§ **Quoted passage**:
* * *
Despite the stereotype American cuisine has formed, Kinner says he enjoys eating it.

“I like the food, even if it makes you fat sometimes,” he said. “I like burgers and Pop Tarts, even though I don’t eat them that much. I also like cheeseburgers and the many pops you have here. We don’t have free refills in Germany. In the next town over from where I live, which would be like Lima for you, we have several McDonald’s and only one has free refills.”

While here in the United States, Kinner, 15, is staying with Jane Keirns and her son J.R.

“Jane’s cooking is awesome,” Kinner said. “J.R. is two days younger than I am, which was the first thing I knew about him.”

Keirns and her son have been making Kinner feel at home and keeping him entertained with trips and activities.

“We’ve gone to Cedar Point and Niagara Falls and Tennessee,” Kinner said. “I really like to play X-Box, too, it’s fun. After three months I won for the first time and I was so happy.

Back home in Werther, Germany, Kinner participates in track & field, as well as other sports, and says that school is harder.

“School is more difficult in Germany; you don’t have the same thing every day,” he said. “Like here, you have the same thing first period all week. It variates in Germany. We have a different school system. There are three different schools after preschool and the highest one is called ‘gymnasium,’ like where you make sport. The only way you can go to college is if you graduate from that.”
* * *
§ **Provided material**:
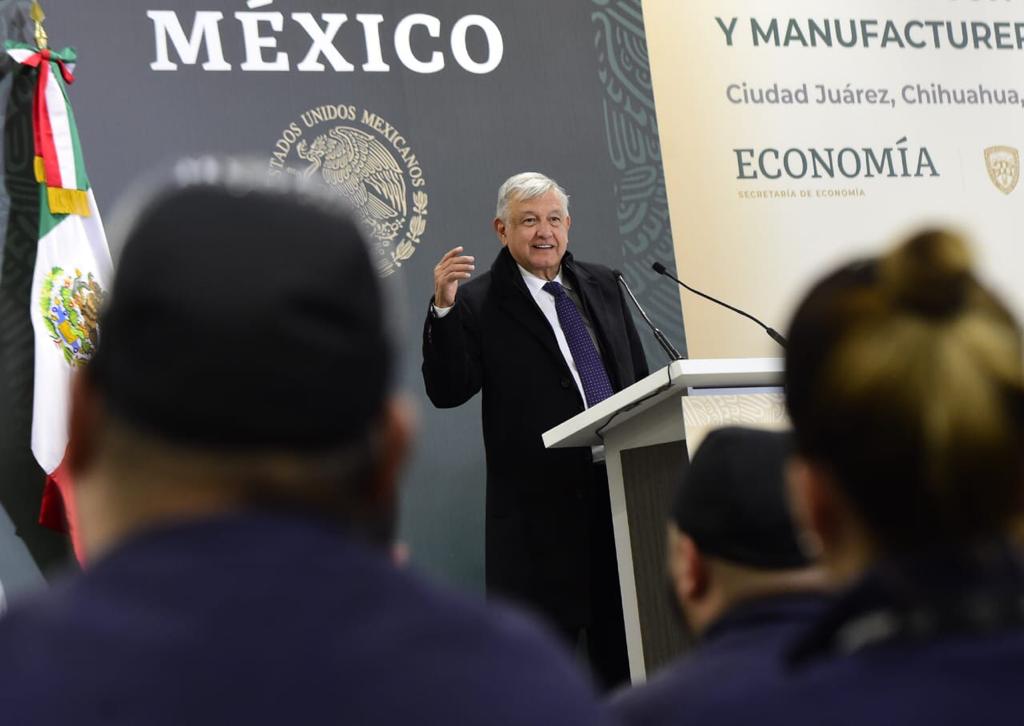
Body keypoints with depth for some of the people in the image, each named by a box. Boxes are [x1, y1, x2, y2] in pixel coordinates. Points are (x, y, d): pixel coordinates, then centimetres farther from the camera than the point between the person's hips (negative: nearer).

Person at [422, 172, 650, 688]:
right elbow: (447, 392, -13)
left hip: (624, 487, 5)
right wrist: (443, 309, -24)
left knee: (624, 643, 14)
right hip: (542, 507, -5)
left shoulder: (602, 286, 13)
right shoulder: (478, 304, -4)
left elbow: (640, 375, 17)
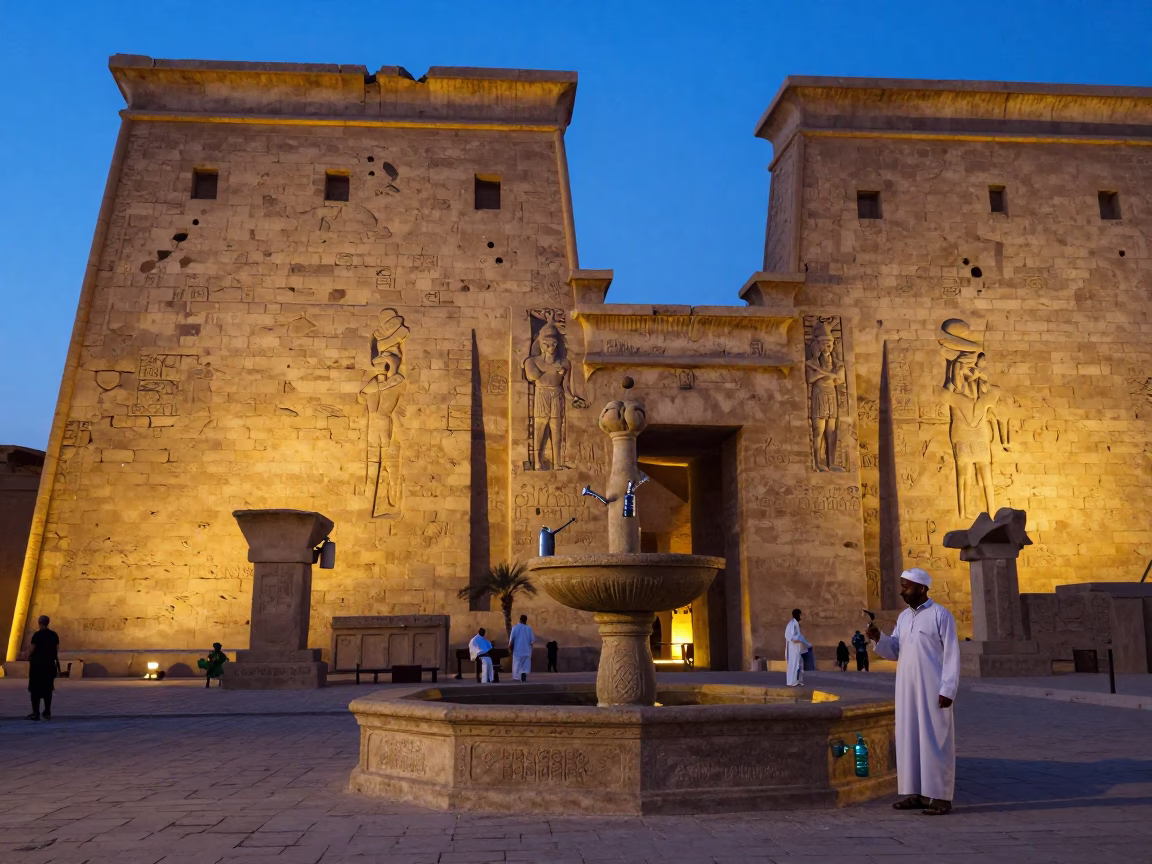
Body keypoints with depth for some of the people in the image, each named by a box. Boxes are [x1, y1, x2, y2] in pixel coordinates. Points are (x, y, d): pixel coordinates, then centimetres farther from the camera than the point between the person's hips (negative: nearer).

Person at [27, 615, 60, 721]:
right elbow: (57, 650, 4)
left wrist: (29, 657, 7)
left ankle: (36, 713, 0)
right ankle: (47, 712, 13)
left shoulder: (37, 635, -11)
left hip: (37, 663, -4)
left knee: (35, 688, 3)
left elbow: (32, 649, -12)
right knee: (47, 688, 13)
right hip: (50, 664, 4)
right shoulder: (54, 635, 3)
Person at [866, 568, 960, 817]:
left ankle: (941, 797, 3)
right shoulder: (903, 617, 12)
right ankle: (916, 793, 13)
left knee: (935, 740, -3)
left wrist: (947, 690, -16)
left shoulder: (940, 615, -8)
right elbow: (894, 650, 11)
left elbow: (952, 655, -10)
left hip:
* * *
§ **What this task involves**: List every place Kinner says he has gone with Jane Keirns and J.R., according to the article about Kinner's stay in the United States.

§ **Solution to this problem**:
Cedar Point
Niagara Falls
Tennessee